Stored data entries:
· · · · ·

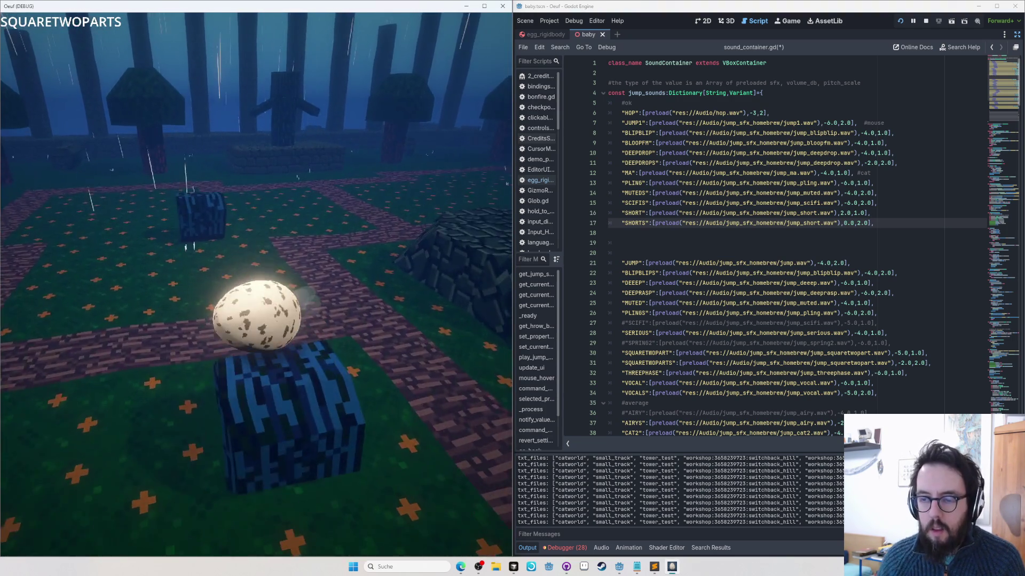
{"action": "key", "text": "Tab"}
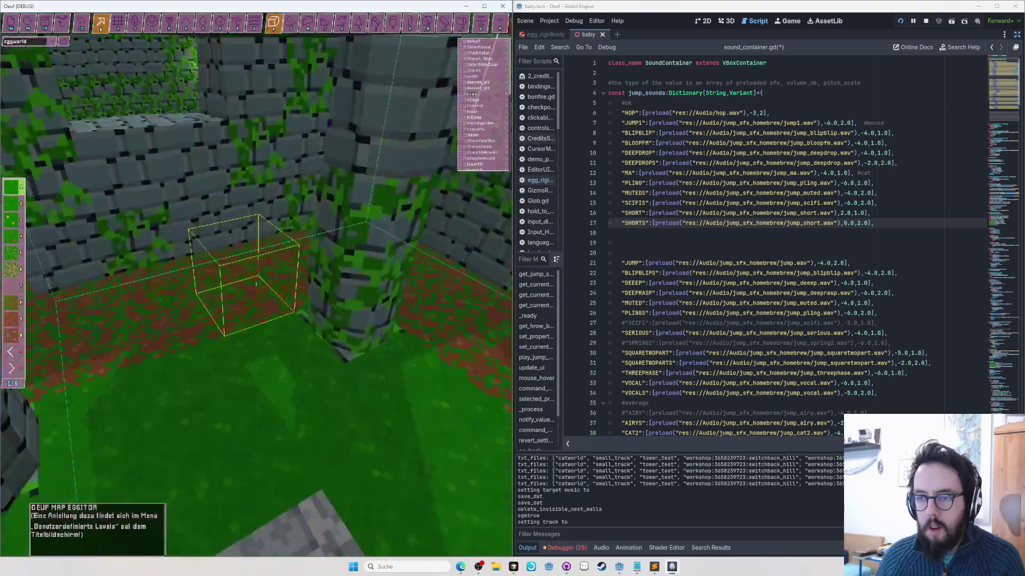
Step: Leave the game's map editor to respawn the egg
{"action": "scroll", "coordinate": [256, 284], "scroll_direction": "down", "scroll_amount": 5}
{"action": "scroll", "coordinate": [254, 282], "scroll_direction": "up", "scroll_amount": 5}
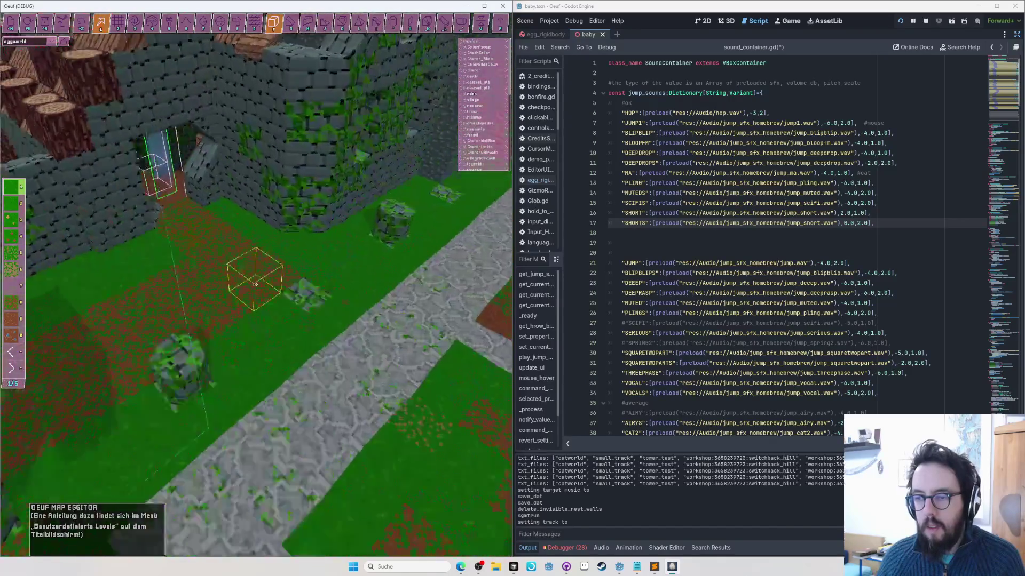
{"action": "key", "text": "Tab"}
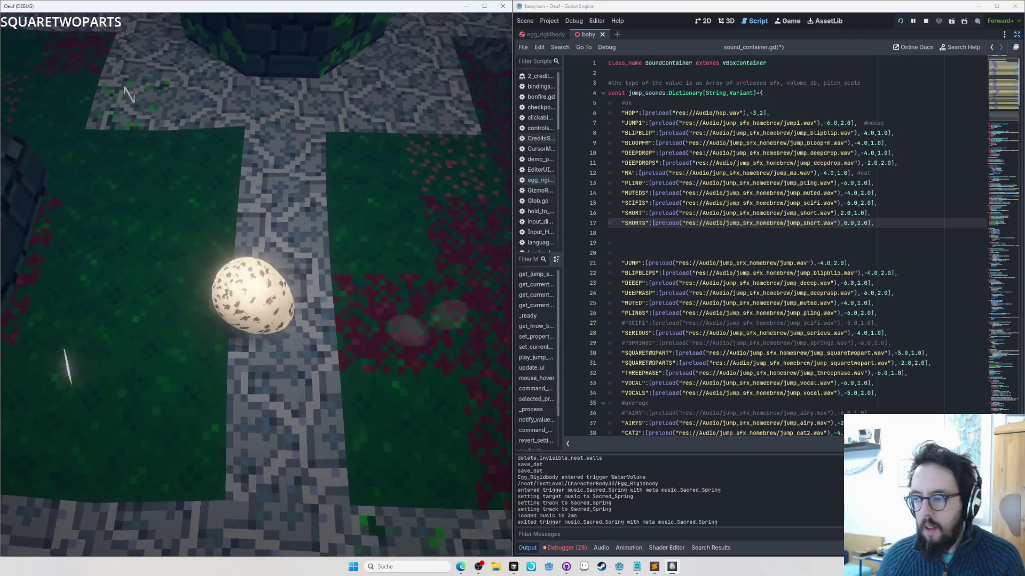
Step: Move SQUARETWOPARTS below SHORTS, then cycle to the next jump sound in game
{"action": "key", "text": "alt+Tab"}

· · · · ·

*What to produce*
Pictures are not part of the answer. Restate word for word the lines from the one with "Step: Leave the" through the last line of the records.

*Output below*
Step: Leave the game's map editor to respawn the egg
{"action": "scroll", "coordinate": [256, 284], "scroll_direction": "down", "scroll_amount": 5}
{"action": "scroll", "coordinate": [254, 282], "scroll_direction": "up", "scroll_amount": 5}
{"action": "key", "text": "Tab"}
Step: Move SQUARETWOPARTS below SHORTS, then cycle to the next jump sound in game
{"action": "key", "text": "alt+Tab"}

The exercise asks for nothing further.